To derive the density of actual parameters, we can apply Equation \ref{eqn:convert_from_observed_to_actual_density} to the density of observed parameters in Figure \ref{fig:Ellehoj_data_obs_to_act_dist}. The white contours within the bottom-left panel illustrate the density estimate, while the top- and rightmost curves show the marginalized and normalized densities for \(\Gamma_{\rm act}\) and \(P_{\rm act}\). Several features stand out.

Foremost is the fact that the contour lines terminate near a value \(\Gamma_{\rm act}^\prime =\) 6 s, indicating that the observed distribution implies very few dust devils with actual profile widths longer than that and the dust devils with apparently wider profiles were actually observed with relatively large miss distances. Assuming all the devils traveled past the sensor with \(\upsilon \approx\) 3 m/s, the cutoff in temporal width at 6 s translates to a cutoff in dust devil diameter of about 18 m, consistent with the typical devil width of 10-20 m reported by \citet{Greeley_2006}. The sharp drop-off feature also arises, in part, because our model for the miss distance effects indicates the observed distribution should be skewed toward wider profiles, but the distribution observed by \citet{Ellehoj_2010} actually drops off longward of about 6 s. This decline in density manifests as a very steep drop in the inferred density for \(\Gamma_{\rm act}^\prime\).

What does this result mean? Primarily, it implies that converting from the observed temporal widths to the spatial widths is challenging since even a moderate variability in ambient windspeed (from 1 to 20 m/s) could easily contribute an order of magnitude variation in observed width for a single devil. It also highlights the important role played by the detection scheme employed to sift devils out of the pressure time series. \citet{Ellehoj_2010} employed windows 20 s wide, which would have necessarily biased their detections toward devils with profiles less wide than that – a devil with profile as wide as or wider than 20-s would have been filtered out. This detection bias probably contributes some to the decline in density toward larger \(\Gamma_{\rm act}^\prime\). As discussed in Section \ref{sec:discussion_and_conclusions}, a completeness assessment for the detection scheme could help mitigate this bias.

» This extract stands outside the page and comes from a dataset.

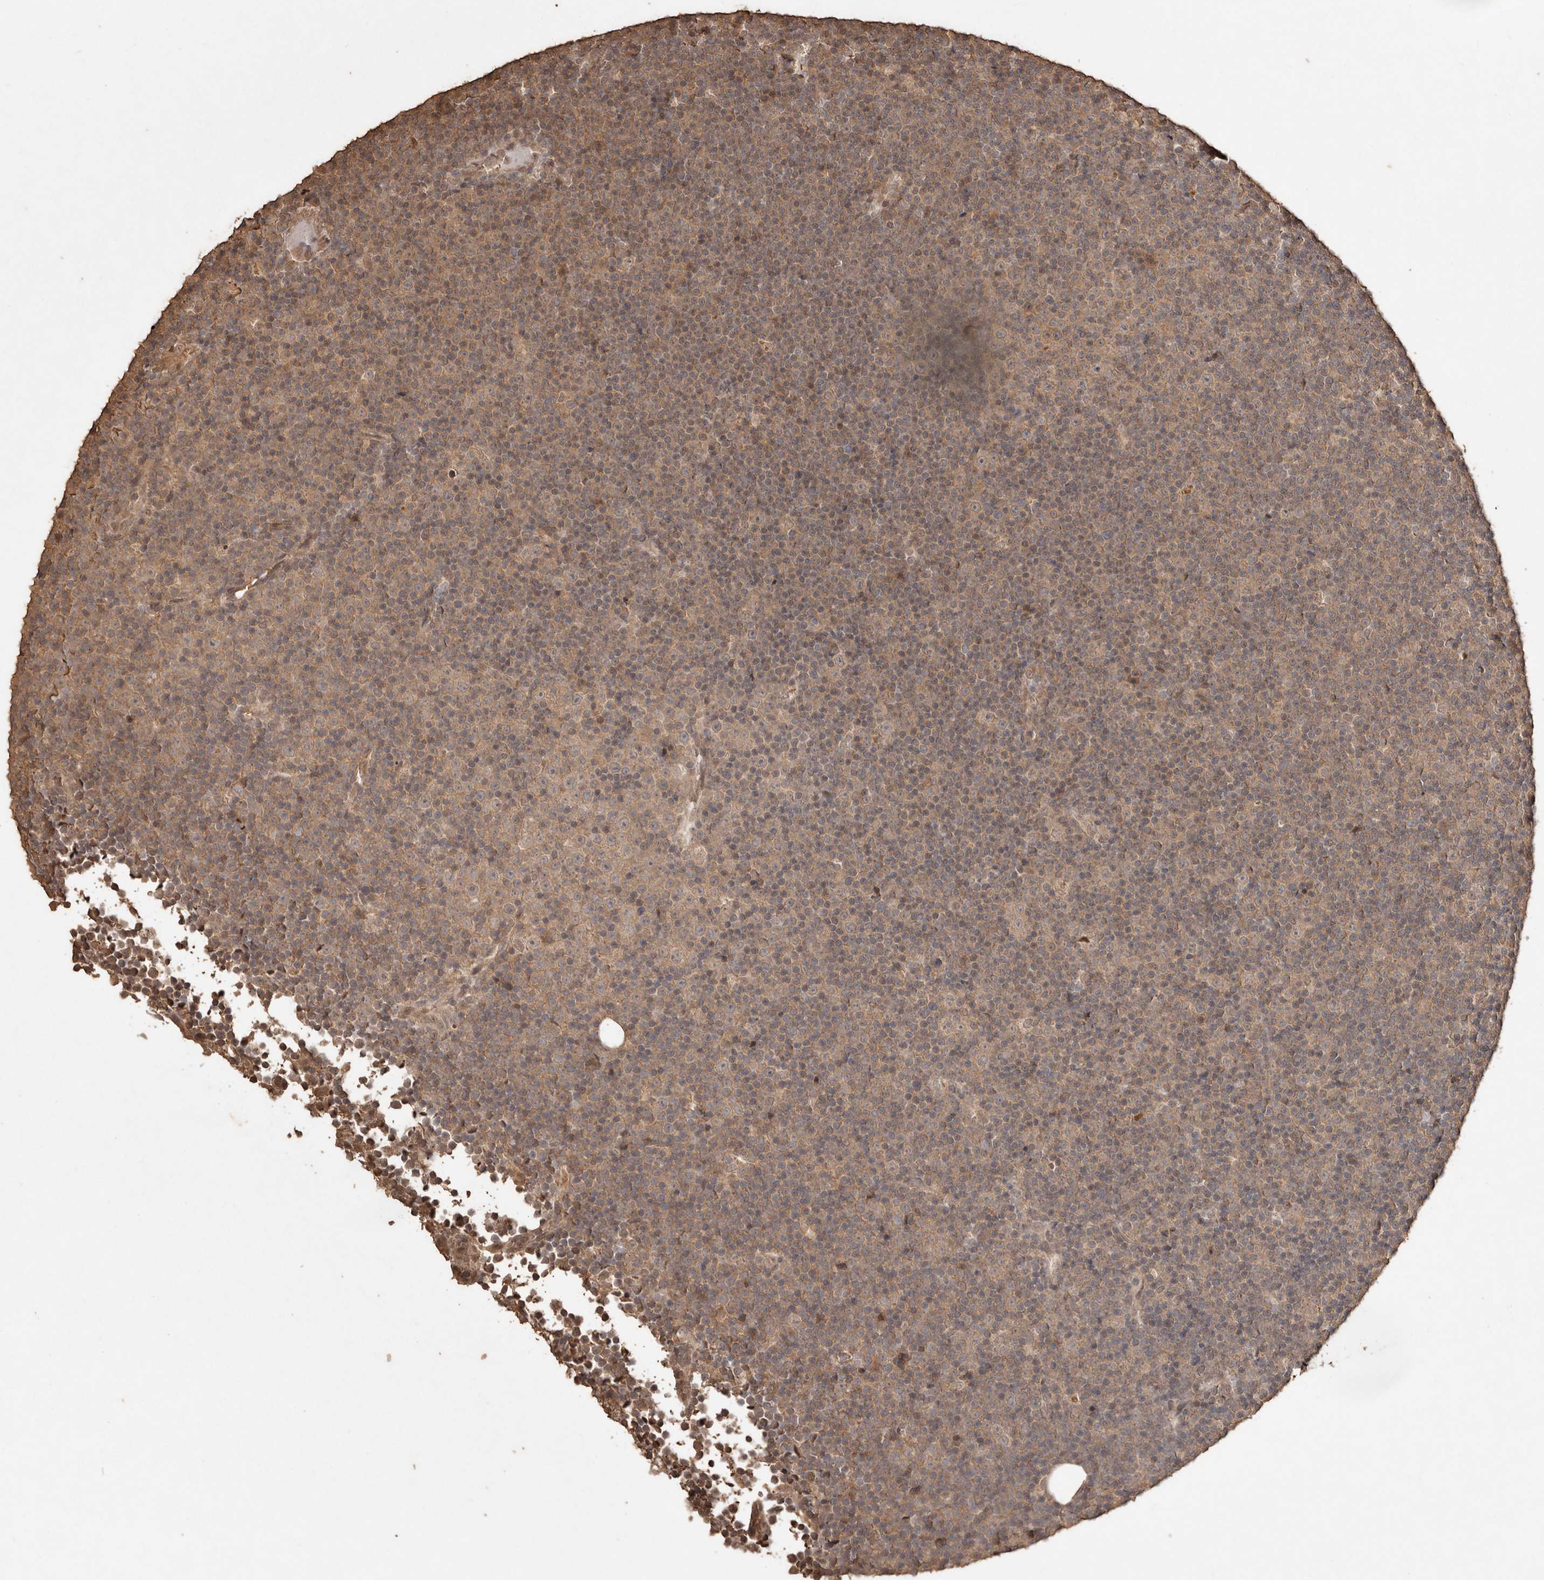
{"staining": {"intensity": "weak", "quantity": ">75%", "location": "cytoplasmic/membranous"}, "tissue": "lymphoma", "cell_type": "Tumor cells", "image_type": "cancer", "snomed": [{"axis": "morphology", "description": "Malignant lymphoma, non-Hodgkin's type, Low grade"}, {"axis": "topography", "description": "Lymph node"}], "caption": "Human malignant lymphoma, non-Hodgkin's type (low-grade) stained with a brown dye shows weak cytoplasmic/membranous positive expression in approximately >75% of tumor cells.", "gene": "PKDCC", "patient": {"sex": "female", "age": 67}}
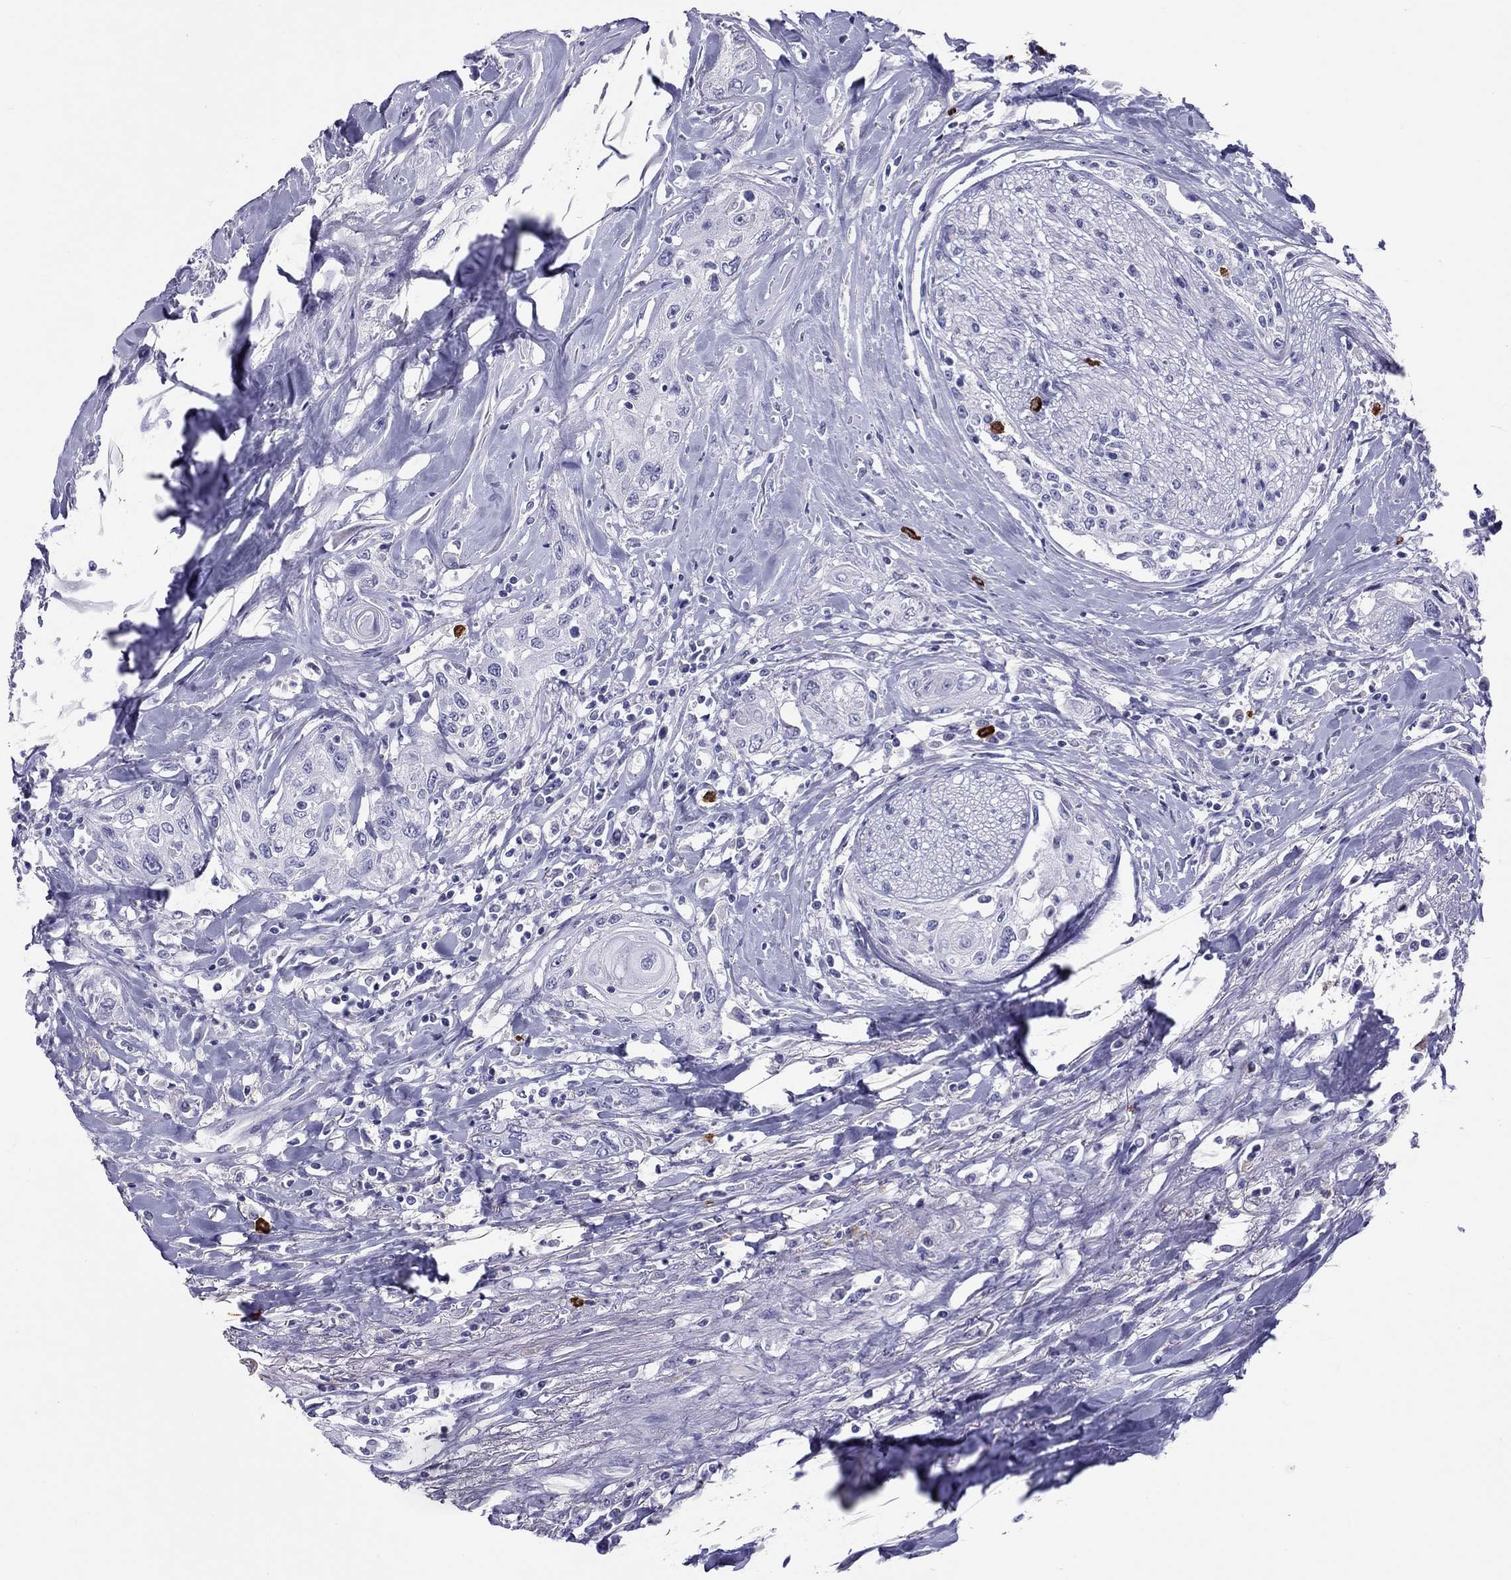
{"staining": {"intensity": "negative", "quantity": "none", "location": "none"}, "tissue": "head and neck cancer", "cell_type": "Tumor cells", "image_type": "cancer", "snomed": [{"axis": "morphology", "description": "Normal tissue, NOS"}, {"axis": "morphology", "description": "Squamous cell carcinoma, NOS"}, {"axis": "topography", "description": "Oral tissue"}, {"axis": "topography", "description": "Peripheral nerve tissue"}, {"axis": "topography", "description": "Head-Neck"}], "caption": "Protein analysis of squamous cell carcinoma (head and neck) displays no significant positivity in tumor cells.", "gene": "IL17REL", "patient": {"sex": "female", "age": 59}}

Turning to the distribution of \(P_{\rm act}\), there is a decline moving from moderate to small \(P_{\rm act}\)-values. However, we also might expect the peak in the density for \(P_{\rm obs}\)-values to originate from a peak at a larger \(P_{\rm act}\)-value due to the miss distance effects. In Figure \ref{fig:Ellehoj_data_obs_to_act_dist}, the observed density peaks at \(P_{\rm obs} \approx 10^{-0.15}\ {\rm Pa} = 0.7\ {\rm Pa}\), while the inferred actual density peaks at \(P_{\rm act} \approx 10^{0.2}\ {\rm Pa} = 1.6\ {\rm Pa}\). We can compare these peaks to our expected average miss distance from Section \ref{sec:the_signal_distortion}: \(\langle b/\Gamma_{\rm act} \rangle \approx \frac{1}{3} \sqrt{P_{\rm act}/P_{\rm min}} = \frac{1}{3} \sqrt{1.6/0.5} \approx 0.6\). With that average miss distance, we’d expect a dust devil with \(P_{\rm act}\), on average, to observed with \(P_{\rm obs} = P_{\rm act}/\left( 1 + \left( 2\times 0.6 \right)^2 \right) \approx 0.4\ P_{\rm act}\), not too different from where the peaks do occur for two distributions. Deciding whether the observed peak is due primarily to difficulties detecting small \(P_{\rm obs}\) signals or the miss distance effect also requires a completeness assessment, however.